**Request**. Reproduce every line of the data below verbatim, keeping each character and the original line order unchanged.
- - -
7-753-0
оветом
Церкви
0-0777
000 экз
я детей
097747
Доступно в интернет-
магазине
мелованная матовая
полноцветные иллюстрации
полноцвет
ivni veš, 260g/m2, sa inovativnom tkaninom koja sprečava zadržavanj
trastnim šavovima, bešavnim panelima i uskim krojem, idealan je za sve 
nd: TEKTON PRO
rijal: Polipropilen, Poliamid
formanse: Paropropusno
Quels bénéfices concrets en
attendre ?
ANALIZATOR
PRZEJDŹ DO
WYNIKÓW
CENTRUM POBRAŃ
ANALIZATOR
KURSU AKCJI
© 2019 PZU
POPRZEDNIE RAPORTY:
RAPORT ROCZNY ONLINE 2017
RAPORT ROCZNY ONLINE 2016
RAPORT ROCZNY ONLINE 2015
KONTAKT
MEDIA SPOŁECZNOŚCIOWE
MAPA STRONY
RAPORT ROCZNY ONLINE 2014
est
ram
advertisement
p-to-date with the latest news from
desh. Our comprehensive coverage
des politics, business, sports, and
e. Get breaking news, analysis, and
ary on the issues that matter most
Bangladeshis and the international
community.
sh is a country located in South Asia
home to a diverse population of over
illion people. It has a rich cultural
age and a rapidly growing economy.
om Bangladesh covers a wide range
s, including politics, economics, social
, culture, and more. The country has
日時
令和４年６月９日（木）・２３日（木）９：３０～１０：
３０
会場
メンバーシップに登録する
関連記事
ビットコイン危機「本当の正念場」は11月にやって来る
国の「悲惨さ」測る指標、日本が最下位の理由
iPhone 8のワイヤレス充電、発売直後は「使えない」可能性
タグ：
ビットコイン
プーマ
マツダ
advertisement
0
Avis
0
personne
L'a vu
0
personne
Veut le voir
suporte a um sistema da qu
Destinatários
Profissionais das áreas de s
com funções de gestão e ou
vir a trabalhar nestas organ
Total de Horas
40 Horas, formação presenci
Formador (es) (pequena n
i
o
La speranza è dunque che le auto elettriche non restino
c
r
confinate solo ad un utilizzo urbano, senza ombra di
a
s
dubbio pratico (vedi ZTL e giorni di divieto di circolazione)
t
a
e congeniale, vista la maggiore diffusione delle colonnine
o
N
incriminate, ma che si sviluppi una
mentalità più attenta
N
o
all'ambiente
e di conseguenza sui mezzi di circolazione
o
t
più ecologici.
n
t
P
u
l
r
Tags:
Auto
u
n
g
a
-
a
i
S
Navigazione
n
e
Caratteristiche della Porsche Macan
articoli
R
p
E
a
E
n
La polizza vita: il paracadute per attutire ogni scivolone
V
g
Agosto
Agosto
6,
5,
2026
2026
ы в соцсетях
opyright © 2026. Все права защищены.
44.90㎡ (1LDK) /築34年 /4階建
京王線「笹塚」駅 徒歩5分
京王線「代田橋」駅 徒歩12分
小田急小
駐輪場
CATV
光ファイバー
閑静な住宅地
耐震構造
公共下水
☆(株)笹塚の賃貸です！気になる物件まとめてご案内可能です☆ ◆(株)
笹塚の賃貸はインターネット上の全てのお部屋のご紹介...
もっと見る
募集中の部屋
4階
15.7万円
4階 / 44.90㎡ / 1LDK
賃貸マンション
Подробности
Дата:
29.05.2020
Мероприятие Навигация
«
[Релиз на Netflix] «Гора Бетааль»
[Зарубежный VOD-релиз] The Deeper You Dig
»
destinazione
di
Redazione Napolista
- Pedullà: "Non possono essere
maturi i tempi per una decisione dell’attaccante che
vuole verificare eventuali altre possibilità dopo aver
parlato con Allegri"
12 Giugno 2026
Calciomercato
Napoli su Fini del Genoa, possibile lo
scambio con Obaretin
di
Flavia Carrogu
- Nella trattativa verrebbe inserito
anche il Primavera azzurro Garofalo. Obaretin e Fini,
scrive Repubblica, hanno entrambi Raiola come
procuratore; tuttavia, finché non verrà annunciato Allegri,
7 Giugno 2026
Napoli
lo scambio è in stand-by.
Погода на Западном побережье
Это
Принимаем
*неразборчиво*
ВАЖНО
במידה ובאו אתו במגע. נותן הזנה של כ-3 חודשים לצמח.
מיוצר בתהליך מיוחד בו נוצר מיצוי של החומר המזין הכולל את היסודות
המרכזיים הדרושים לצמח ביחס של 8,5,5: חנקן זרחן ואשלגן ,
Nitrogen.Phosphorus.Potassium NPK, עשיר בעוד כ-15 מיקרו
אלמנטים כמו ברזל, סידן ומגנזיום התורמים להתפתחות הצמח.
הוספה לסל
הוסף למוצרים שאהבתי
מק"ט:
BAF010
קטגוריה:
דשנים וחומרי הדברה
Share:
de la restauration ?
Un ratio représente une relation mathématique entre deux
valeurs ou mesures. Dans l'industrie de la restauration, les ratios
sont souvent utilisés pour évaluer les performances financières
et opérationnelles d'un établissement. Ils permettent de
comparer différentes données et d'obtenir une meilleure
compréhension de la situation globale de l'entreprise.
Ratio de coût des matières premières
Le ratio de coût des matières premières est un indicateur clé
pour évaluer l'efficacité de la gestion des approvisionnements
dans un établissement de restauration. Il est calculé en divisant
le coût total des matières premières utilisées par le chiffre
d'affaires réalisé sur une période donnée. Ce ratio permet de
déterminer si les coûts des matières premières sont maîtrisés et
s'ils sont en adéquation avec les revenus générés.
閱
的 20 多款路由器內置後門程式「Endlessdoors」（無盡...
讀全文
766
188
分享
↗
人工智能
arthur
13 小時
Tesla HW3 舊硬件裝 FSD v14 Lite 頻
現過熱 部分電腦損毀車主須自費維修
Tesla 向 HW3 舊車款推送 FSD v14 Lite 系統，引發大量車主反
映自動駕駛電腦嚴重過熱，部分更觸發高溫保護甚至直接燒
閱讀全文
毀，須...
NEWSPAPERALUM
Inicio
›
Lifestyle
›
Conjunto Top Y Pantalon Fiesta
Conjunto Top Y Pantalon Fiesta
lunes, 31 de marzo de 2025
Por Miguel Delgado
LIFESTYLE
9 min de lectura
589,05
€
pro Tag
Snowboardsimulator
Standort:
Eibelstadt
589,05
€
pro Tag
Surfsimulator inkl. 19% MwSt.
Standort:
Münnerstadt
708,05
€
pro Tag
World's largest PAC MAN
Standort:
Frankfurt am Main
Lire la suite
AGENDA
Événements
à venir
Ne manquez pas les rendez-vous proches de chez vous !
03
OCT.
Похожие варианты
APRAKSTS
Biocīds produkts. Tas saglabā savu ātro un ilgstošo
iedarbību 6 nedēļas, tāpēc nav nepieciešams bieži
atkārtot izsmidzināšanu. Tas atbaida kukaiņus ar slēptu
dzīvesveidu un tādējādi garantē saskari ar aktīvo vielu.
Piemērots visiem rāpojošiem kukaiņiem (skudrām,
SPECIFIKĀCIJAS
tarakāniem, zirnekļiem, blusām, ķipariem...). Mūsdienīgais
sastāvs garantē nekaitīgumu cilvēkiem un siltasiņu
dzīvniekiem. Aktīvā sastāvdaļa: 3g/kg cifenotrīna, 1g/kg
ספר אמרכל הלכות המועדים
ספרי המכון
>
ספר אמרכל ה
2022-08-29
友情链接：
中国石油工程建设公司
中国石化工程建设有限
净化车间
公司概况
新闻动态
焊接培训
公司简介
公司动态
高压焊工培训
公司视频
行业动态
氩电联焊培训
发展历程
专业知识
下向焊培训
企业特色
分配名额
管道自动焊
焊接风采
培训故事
- - -
**Expected answer**.
7-753-0
оветом
Церкви
0-0777
000 экз
я детей
097747
Доступно в интернет-
магазине
мелованная матовая
полноцветные иллюстрации
полноцвет
ivni veš, 260g/m2, sa inovativnom tkaninom koja sprečava zadržavanj
trastnim šavovima, bešavnim panelima i uskim krojem, idealan je za sve 
nd: TEKTON PRO
rijal: Polipropilen, Poliamid
formanse: Paropropusno
Quels bénéfices concrets en
attendre ?
ANALIZATOR
PRZEJDŹ DO
WYNIKÓW
CENTRUM POBRAŃ
ANALIZATOR
KURSU AKCJI
© 2019 PZU
POPRZEDNIE RAPORTY:
RAPORT ROCZNY ONLINE 2017
RAPORT ROCZNY ONLINE 2016
RAPORT ROCZNY ONLINE 2015
KONTAKT
MEDIA SPOŁECZNOŚCIOWE
MAPA STRONY
RAPORT ROCZNY ONLINE 2014
est
ram
advertisement
p-to-date with the latest news from
desh. Our comprehensive coverage
des politics, business, sports, and
e. Get breaking news, analysis, and
ary on the issues that matter most
Bangladeshis and the international
community.
sh is a country located in South Asia
home to a diverse population of over
illion people. It has a rich cultural
age and a rapidly growing economy.
om Bangladesh covers a wide range
s, including politics, economics, social
, culture, and more. The country has
日時
令和４年６月９日（木）・２３日（木）９：３０～１０：
３０
会場
メンバーシップに登録する
関連記事
ビットコイン危機「本当の正念場」は11月にやって来る
国の「悲惨さ」測る指標、日本が最下位の理由
iPhone 8のワイヤレス充電、発売直後は「使えない」可能性
タグ：
ビットコイン
プーマ
マツダ
advertisement
0
Avis
0
personne
L'a vu
0
personne
Veut le voir
suporte a um sistema da qu
Destinatários
Profissionais das áreas de s
com funções de gestão e ou
vir a trabalhar nestas organ
Total de Horas
40 Horas, formação presenci
Formador (es) (pequena n
i
o
La speranza è dunque che le auto elettriche non restino
c
r
confinate solo ad un utilizzo urbano, senza ombra di
a
s
dubbio pratico (vedi ZTL e giorni di divieto di circolazione)
t
a
e congeniale, vista la maggiore diffusione delle colonnine
o
N
incriminate, ma che si sviluppi una
mentalità più attenta
N
o
all'ambiente
e di conseguenza sui mezzi di circolazione
o
t
più ecologici.
n
t
P
u
l
r
Tags:
Auto
u
n
g
a
-
a
i
S
Navigazione
n
e
Caratteristiche della Porsche Macan
articoli
R
p
E
a
E
n
La polizza vita: il paracadute per attutire ogni scivolone
V
g
Agosto
Agosto
6,
5,
2026
2026
ы в соцсетях
opyright © 2026. Все права защищены.
44.90㎡ (1LDK) /築34年 /4階建
京王線「笹塚」駅 徒歩5分
京王線「代田橋」駅 徒歩12分
小田急小
駐輪場
CATV
光ファイバー
閑静な住宅地
耐震構造
公共下水
☆(株)笹塚の賃貸です！気になる物件まとめてご案内可能です☆ ◆(株)
笹塚の賃貸はインターネット上の全てのお部屋のご紹介...
もっと見る
募集中の部屋
4階
15.7万円
4階 / 44.90㎡ / 1LDK
賃貸マンション
Подробности
Дата:
29.05.2020
Мероприятие Навигация
«
[Релиз на Netflix] «Гора Бетааль»
[Зарубежный VOD-релиз] The Deeper You Dig
»
destinazione
di
Redazione Napolista
- Pedullà: "Non possono essere
maturi i tempi per una decisione dell’attaccante che
vuole verificare eventuali altre possibilità dopo aver
parlato con Allegri"
12 Giugno 2026
Calciomercato
Napoli su Fini del Genoa, possibile lo
scambio con Obaretin
di
Flavia Carrogu
- Nella trattativa verrebbe inserito
anche il Primavera azzurro Garofalo. Obaretin e Fini,
scrive Repubblica, hanno entrambi Raiola come
procuratore; tuttavia, finché non verrà annunciato Allegri,
7 Giugno 2026
Napoli
lo scambio è in stand-by.
Погода на Западном побережье
Это
Принимаем
*неразборчиво*
ВАЖНО
במידה ובאו אתו במגע. נותן הזנה של כ-3 חודשים לצמח.
מיוצר בתהליך מיוחד בו נוצר מיצוי של החומר המזין הכולל את היסודות
המרכזיים הדרושים לצמח ביחס של 8,5,5: חנקן זרחן ואשלגן ,
Nitrogen.Phosphorus.Potassium NPK, עשיר בעוד כ-15 מיקרו
אלמנטים כמו ברזל, סידן ומגנזיום התורמים להתפתחות הצמח.
הוספה לסל
הוסף למוצרים שאהבתי
מק"ט:
BAF010
קטגוריה:
דשנים וחומרי הדברה
Share:
de la restauration ?
Un ratio représente une relation mathématique entre deux
valeurs ou mesures. Dans l'industrie de la restauration, les ratios
sont souvent utilisés pour évaluer les performances financières
et opérationnelles d'un établissement. Ils permettent de
comparer différentes données et d'obtenir une meilleure
compréhension de la situation globale de l'entreprise.
Ratio de coût des matières premières
Le ratio de coût des matières premières est un indicateur clé
pour évaluer l'efficacité de la gestion des approvisionnements
dans un établissement de restauration. Il est calculé en divisant
le coût total des matières premières utilisées par le chiffre
d'affaires réalisé sur une période donnée. Ce ratio permet de
déterminer si les coûts des matières premières sont maîtrisés et
s'ils sont en adéquation avec les revenus générés.
閱
的 20 多款路由器內置後門程式「Endlessdoors」（無盡...
讀全文
766
188
分享
↗
人工智能
arthur
13 小時
Tesla HW3 舊硬件裝 FSD v14 Lite 頻
現過熱 部分電腦損毀車主須自費維修
Tesla 向 HW3 舊車款推送 FSD v14 Lite 系統，引發大量車主反
映自動駕駛電腦嚴重過熱，部分更觸發高溫保護甚至直接燒
閱讀全文
毀，須...
NEWSPAPERALUM
Inicio
›
Lifestyle
›
Conjunto Top Y Pantalon Fiesta
Conjunto Top Y Pantalon Fiesta
lunes, 31 de marzo de 2025
Por Miguel Delgado
LIFESTYLE
9 min de lectura
589,05
€
pro Tag
Snowboardsimulator
Standort:
Eibelstadt
589,05
€
pro Tag
Surfsimulator inkl. 19% MwSt.
Standort:
Münnerstadt
708,05
€
pro Tag
World's largest PAC MAN
Standort:
Frankfurt am Main
Lire la suite
AGENDA
Événements
à venir
Ne manquez pas les rendez-vous proches de chez vous !
03
OCT.
Похожие варианты
APRAKSTS
Biocīds produkts. Tas saglabā savu ātro un ilgstošo
iedarbību 6 nedēļas, tāpēc nav nepieciešams bieži
atkārtot izsmidzināšanu. Tas atbaida kukaiņus ar slēptu
dzīvesveidu un tādējādi garantē saskari ar aktīvo vielu.
Piemērots visiem rāpojošiem kukaiņiem (skudrām,
SPECIFIKĀCIJAS
tarakāniem, zirnekļiem, blusām, ķipariem...). Mūsdienīgais
sastāvs garantē nekaitīgumu cilvēkiem un siltasiņu
dzīvniekiem. Aktīvā sastāvdaļa: 3g/kg cifenotrīna, 1g/kg
ספר אמרכל הלכות המועדים
ספרי המכון
>
ספר אמרכל ה
2022-08-29
友情链接：
中国石油工程建设公司
中国石化工程建设有限
净化车间
公司概况
新闻动态
焊接培训
公司简介
公司动态
高压焊工培训
公司视频
行业动态
氩电联焊培训
发展历程
专业知识
下向焊培训
企业特色
分配名额
管道自动焊
焊接风采
培训故事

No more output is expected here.